A simple predictive model of the target variable - "simple" meaning choose just ONE explanatory variable.

How did you choose the explanatory variable?

By observing the heatmap, we can find DISTANCE has the highest correlation coefficient with Fare among all variables, so I choose DISTANCE as my explanatory variable.

Does your model under or overfit the data? How do you know?

Since R-square is high on training data and test data, and MAE nad MAPE in training data are lower than in test data, this model perform well.

Part B.

Create a slightly more complicated predictive model of the target variable. In particular, add 1-3 more variables that you think have potential to improve your model.

By observing the heatmap, we can find the four variables with the highest correlation coefficient with Fare in descending order are DISTANCE, COUPON, E_INCOME, E_POP, and VACATION_Yes. We remove COUPONS from our explanatory variable list because COUPON has a high correlation coefficient with DISTANCE, which can cause MulitCollinearity in regression.

Take note of any differences in model performance from 1. to 2.

R-square in the new model is higher than in the old model, and MAE, MAPE, and SSE in the new model are lower than in the old model. However, since MAE and MAPE in new model's training set are lower than in test set, this new model is overfitting.

Do you notice any major changes in the magnitudes of your parameter estimates?

Compared to the first regression model, DISTANCE in this new model has a lower coefficient, and VACATION_Yes has the highest coefficient in this new model.

Pick one parameter estimate and, in words, describe what it means?

The coefficient of DISTANCE means for every one unit increase in DISTANCE, the FARE will increase by 0.65 dollars.

Part C.

Add all potential explanatory variables to your model and any data transformations you think could be helpful. Use Ridge or Lasso regression in collaboration with Cross-Validation to arrive at a final model form.
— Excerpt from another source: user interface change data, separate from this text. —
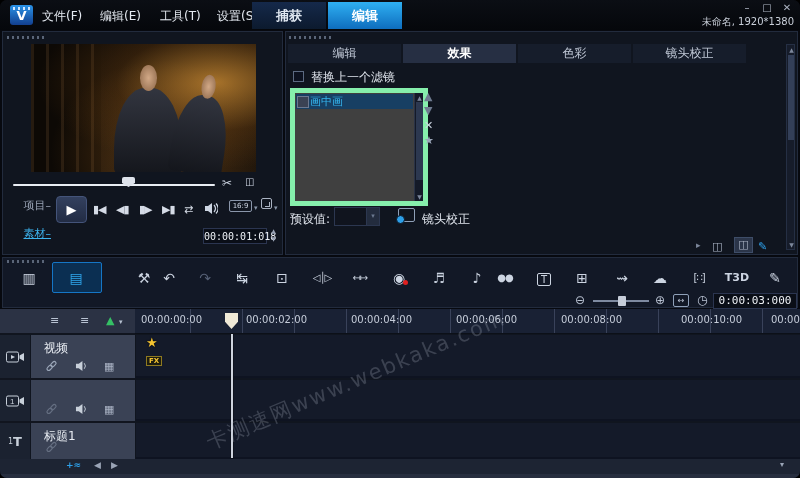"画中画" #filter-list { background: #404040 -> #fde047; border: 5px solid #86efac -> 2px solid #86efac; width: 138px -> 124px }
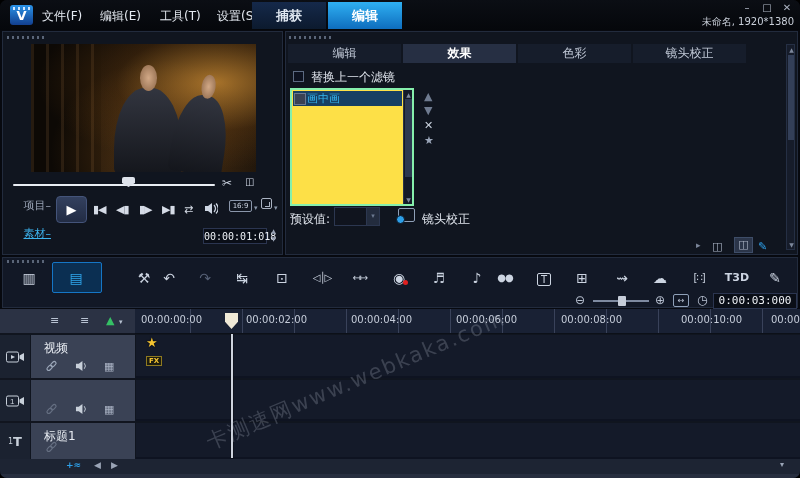"素材–" #mode-clip { top: 194px -> 176px }
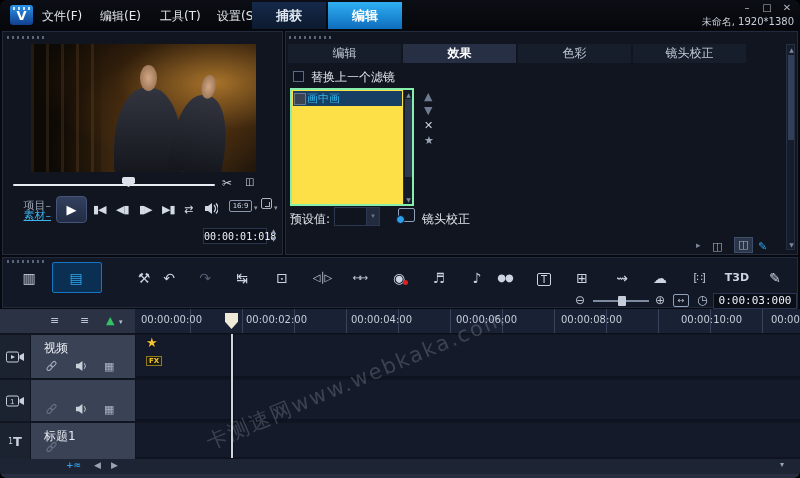"视频" .trk-label-cell { text-decoration: none -> underline }
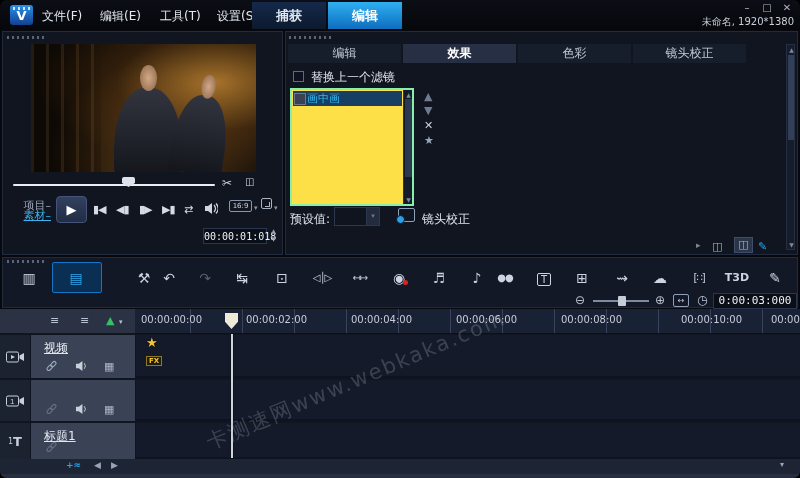"标题1" div.trk-name { html: <div>标题1</div> -> none }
Note: your use of the methods above should result in some parameters dropping out of your model - take note of which parameters and associated variables are important to good model fit and a low degree of model variability.

The Final Model is the best model with a low MAPE score, a low MAE score, and a high R-square in both train and test data, which is 0.782 and 0.793. Variables DISTANCE, GATE_Free, E_POP, HI, PAX, S_POP, SLOT_Free, SW_Yes, and VACATION_Yes are important to good model and a low degree of model variability.